--- START ---
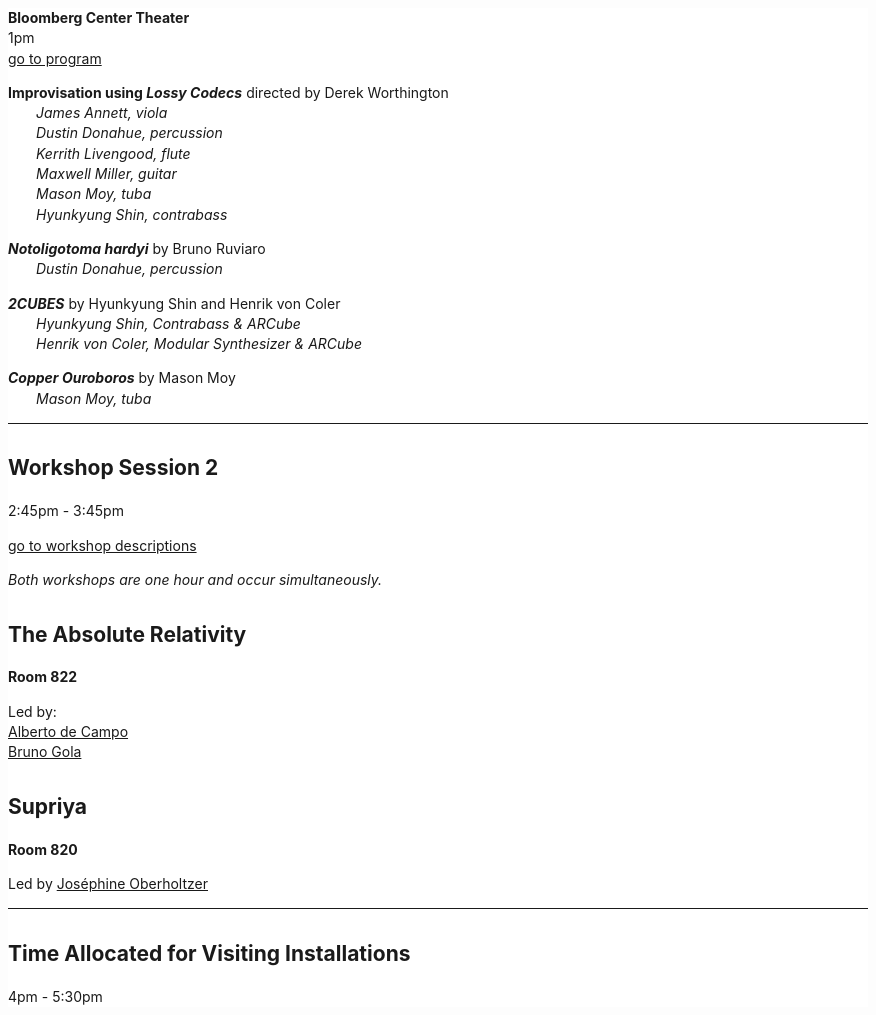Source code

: **Bloomberg Center Theater**  
1pm  
[go to program](/concert-3)



**Improvisation using *Lossy Codecs*** directed by Derek Worthington  
&emsp;&emsp;*James Annett, viola*  
&emsp;&emsp;*Dustin Donahue, percussion*  
&emsp;&emsp;*Kerrith Livengood, flute*  
&emsp;&emsp;*Maxwell Miller, guitar*  
&emsp;&emsp;*Mason Moy, tuba*  
&emsp;&emsp;*Hyunkyung Shin, contrabass*  



***Notoligotoma hardyi*** by Bruno Ruviaro  
&emsp;&emsp;*Dustin Donahue, percussion*  



***2CUBES*** by Hyunkyung Shin and Henrik von Coler  
&emsp;&emsp;*Hyunkyung Shin, Contrabass & ARCube*  
&emsp;&emsp;*Henrik von Coler, Modular Synthesizer & ARCube*  



***Copper Ouroboros*** by Mason Moy  
&emsp;&emsp;*Mason Moy, tuba*  


---
## Workshop Session 2  
2:45pm - 3:45pm

[go to workshop descriptions](/workshop-session-2)

*Both workshops are one hour and occur simultaneously.*

## The Absolute Relativity

**Room 822**


Led by:  
[Alberto de Campo](/bios/#alberto-de-campo)  
[Bruno Gola](/bios/#bruno-gola)  


## Supriya

**Room 820**


Led by [Joséphine Oberholtzer](/bios/#joséphine-oberholtzer)


---
## Time Allocated for Visiting Installations  
4pm - 5:30pm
--- END ---
● **ASSIGNMENT**: Reproduce the rows above without changing a single character, and leave the pictures out.

● **YOUR RESPONSE**:
Source code

: **Bloomberg Center Theater**  
1pm  
[go to program](/concert-3)



**Improvisation using *Lossy Codecs*** directed by Derek Worthington  
&emsp;&emsp;*James Annett, viola*  
&emsp;&emsp;*Dustin Donahue, percussion*  
&emsp;&emsp;*Kerrith Livengood, flute*  
&emsp;&emsp;*Maxwell Miller, guitar*  
&emsp;&emsp;*Mason Moy, tuba*  
&emsp;&emsp;*Hyunkyung Shin, contrabass*  



***Notoligotoma hardyi*** by Bruno Ruviaro  
&emsp;&emsp;*Dustin Donahue, percussion*  



***2CUBES*** by Hyunkyung Shin and Henrik von Coler  
&emsp;&emsp;*Hyunkyung Shin, Contrabass & ARCube*  
&emsp;&emsp;*Henrik von Coler, Modular Synthesizer & ARCube*  



***Copper Ouroboros*** by Mason Moy  
&emsp;&emsp;*Mason Moy, tuba*  


---
## Workshop Session 2  
2:45pm - 3:45pm

[go to workshop descriptions](/workshop-session-2)

*Both workshops are one hour and occur simultaneously.*

## The Absolute Relativity

**Room 822**


Led by:  
[Alberto de Campo](/bios/#alberto-de-campo)  
[Bruno Gola](/bios/#bruno-gola)  


## Supriya

**Room 820**


Led by [Joséphine Oberholtzer](/bios/#joséphine-oberholtzer)


---
## Time Allocated for Visiting Installations  
4pm - 5:30pm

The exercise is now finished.